CALAHORRA, city in Castile, N. Spain, near the border of Navarre; its Jewish community was one of the most ancient in Castile. In 1145, Joseph Rayuso served as merino ("royal official") in Calahorra, and according to some sources, Abraham *Ibn Ezra died there in 1167. Jewish owners of vineyards, real estate, and shops are found in Calahorra from the beginning of the Jewish settlement. The community grew in size and importance in the course of the 12th and 13th centuries. Some of its members occupied official positions, arousing Christian opposition. In letters to the church authorities at Tudela (1252) and Burgos (1264) Popes Innocent IV and Urban VI requested them to oblige the Jews and Moors of Calahorra to pay a tithe to the diocese on property acquired from Christians. Hebrew deeds of the 13th–14th centuries record the conveyance of vineyards, gardens and real estate by Jews to members of the city council and local ecclesiastical institutions. Documents from the Archivo de la Catedral show the extensive real estate held by local Jews. In this period there were over 50 Jewish families living in Calahorra. At the end of the 13th century, there were about 400 Jews living there. In 1290 the tax paid by the community amounted to 14,590 maravedis. According to a document from 1320, two Jews and two Christians were appointed to supervise the building of a new mill, for which the Jewish community contributed a sum of 750 maravedis. From 1323 the community paid an annual levy of 200 maravedis for the war with Granada. In 1327 Alfonso XI imposed a special levy of 100 maravedis on each synagogue in the town, as well as on every church and mosque, for the war against the Moors. A distinctive local administrative arrangement was the method of collecting the annual impost of 30 denari on the Jewish *badge which the community itself contracted to levy and farmed out on an eight-year term.

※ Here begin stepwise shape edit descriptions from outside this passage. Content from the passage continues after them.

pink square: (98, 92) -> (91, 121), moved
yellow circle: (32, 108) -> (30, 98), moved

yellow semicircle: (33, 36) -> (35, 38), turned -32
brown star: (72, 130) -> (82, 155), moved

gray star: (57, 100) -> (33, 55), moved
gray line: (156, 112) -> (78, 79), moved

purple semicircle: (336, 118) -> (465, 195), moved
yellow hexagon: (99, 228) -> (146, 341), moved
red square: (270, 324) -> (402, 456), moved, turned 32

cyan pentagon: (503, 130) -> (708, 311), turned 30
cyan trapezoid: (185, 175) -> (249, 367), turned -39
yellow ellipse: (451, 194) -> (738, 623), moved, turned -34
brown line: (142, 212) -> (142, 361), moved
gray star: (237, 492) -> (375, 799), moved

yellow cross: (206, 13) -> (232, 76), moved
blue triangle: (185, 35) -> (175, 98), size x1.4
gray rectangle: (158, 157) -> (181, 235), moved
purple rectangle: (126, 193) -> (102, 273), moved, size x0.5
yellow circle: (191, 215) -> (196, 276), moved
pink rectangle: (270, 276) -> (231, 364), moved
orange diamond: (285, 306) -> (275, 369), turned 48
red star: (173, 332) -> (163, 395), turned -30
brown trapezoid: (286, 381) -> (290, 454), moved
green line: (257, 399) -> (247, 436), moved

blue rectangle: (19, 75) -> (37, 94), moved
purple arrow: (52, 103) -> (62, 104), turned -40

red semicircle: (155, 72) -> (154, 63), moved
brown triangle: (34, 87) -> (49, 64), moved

In 1370 a large number of Jews left Calahorra for the kingdom of Navarre. Queen Joanna of Navarre gave the refugees protection and also exempted them from the annual tax of two florins for the first two years. No details about the Calahorra community during the anti-Jewish riots in Spain of 1391 are available. Their economic position deteriorated in the 15th century: in 1439 it was agreed that instead of paying 5,202 maravedis annually the community would pay a lump sum of eight maravedis of silver from 1434 to 1439, afterward reverting to the original sum. Toward the end of the reign of Henry IV the annual tax was reduced to 3,000 maravedis (1474) because of the difficult times. In the second half of the 15th century, the number of Jews in Calahorra was about 350–400. At the expulsion from Spain, the Jews left Calahorra on July 2, 1492. On August 7, Ferdinand of Castile ordered the conversion of the synagogue into a church and offered it to the Cathedral. It became the hermitage of San Sebastián. Later it was given to the Franciscans to erect their convent. Persons who settled in the Jewish quarter received special tax relief and in 1497 the king granted them exemption from taxes.


BIBLIOGRAPHY:

Baer, Spain, 1 (1961), 394, 450; Baer, Urkunden, index; Cantera, in: Sefarad, 6 (1946), 37–61; 15 (1955), 353–72; 16 (1956), 73–112; 18 (1958), 219–313; 22 (1962), 83ff.; idem, Sinagogas Españolas (1955), 185; León Tello, in: Instituto Tello Téllez de Meneses, 25 (1966), 45, 154. ADD. BIBLIOGRAPHY: I. Reguera, La Inquisición española en el País Vasco (el Tribunal de Calahorra, 1513–1570) (1984); E. Cantera Montenegro, Las juderías de la dioceses de Calahorra en la Baja Edad Media (1987).